Mixtures of strategies underlie rodent behavior during reversal learning
Fig 5
Mapping transition dynamics to underlying behavioral strategies.
(a) Implementation of Q–learning (top) and inference–based algorithms (bottom) for simulating choice sequences of artificial agents. (b) Example behavior of simulated Q–learning (top) and inference–based agents (bottom). Each dot or cross represents the outcome of a single trial. In the Q–learning plot, black and blue traces represent the values of each of the two actions. In the inference–based plot, black trace represents the posterior probability of the right state P (st = R ∣ c1, r1,…, ct–1, rt–1). (c) We performed a computational simulation of an ensemble of Q–learning and inference–based agents taken from grids that spanned the Q–learning parameter space (top), or the inference–based parameter space (bottom).
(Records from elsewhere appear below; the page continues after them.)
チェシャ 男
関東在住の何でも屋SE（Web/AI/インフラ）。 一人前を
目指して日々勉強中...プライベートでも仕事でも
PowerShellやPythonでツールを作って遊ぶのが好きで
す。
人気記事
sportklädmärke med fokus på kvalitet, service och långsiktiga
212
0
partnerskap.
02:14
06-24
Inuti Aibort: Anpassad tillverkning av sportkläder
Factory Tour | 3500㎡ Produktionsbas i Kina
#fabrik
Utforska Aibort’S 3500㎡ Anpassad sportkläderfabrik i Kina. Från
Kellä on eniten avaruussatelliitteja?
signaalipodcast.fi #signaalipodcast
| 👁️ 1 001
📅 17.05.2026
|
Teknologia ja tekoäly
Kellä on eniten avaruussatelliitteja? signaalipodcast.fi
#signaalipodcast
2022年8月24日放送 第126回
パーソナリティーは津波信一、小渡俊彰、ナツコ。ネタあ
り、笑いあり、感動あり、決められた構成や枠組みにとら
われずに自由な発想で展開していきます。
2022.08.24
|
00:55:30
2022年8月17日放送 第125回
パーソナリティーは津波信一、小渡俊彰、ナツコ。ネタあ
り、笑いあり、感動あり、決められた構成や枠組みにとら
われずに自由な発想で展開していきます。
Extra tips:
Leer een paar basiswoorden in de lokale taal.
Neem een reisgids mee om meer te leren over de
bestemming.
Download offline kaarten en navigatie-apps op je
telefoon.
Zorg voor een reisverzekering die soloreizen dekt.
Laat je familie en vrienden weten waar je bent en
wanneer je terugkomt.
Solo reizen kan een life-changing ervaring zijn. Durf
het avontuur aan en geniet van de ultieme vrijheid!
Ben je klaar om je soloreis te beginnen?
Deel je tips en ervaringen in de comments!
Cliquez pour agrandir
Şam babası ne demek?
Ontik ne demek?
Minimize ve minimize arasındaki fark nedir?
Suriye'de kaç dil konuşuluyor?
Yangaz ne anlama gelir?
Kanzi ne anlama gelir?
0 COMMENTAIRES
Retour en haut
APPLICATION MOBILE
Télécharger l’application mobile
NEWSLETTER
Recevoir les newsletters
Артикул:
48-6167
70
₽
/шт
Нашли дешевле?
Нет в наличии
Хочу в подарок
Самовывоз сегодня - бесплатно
Based on the results of the simulations, the spaces were clustered into six groups (represented by different colors), that showed qualitatively different behavior. (d) Transition functions grouped according to the behavioral regime Q1–4, IB5–6. Black lines represent single agents and red trace represents the mean across all the transition functions in each group. (e) Behavioral regime composition of each of the six algorithmic domains (Q1–4, IB5–6). (f) Cross–validated confusion matrix showing the classification performance of a k–nearest neighbor (kNN) classifier trained to predict the class identity (Q1–4, IB5–6) based on the observed transition curve. Diagonal entries show the accuracy for each respective class.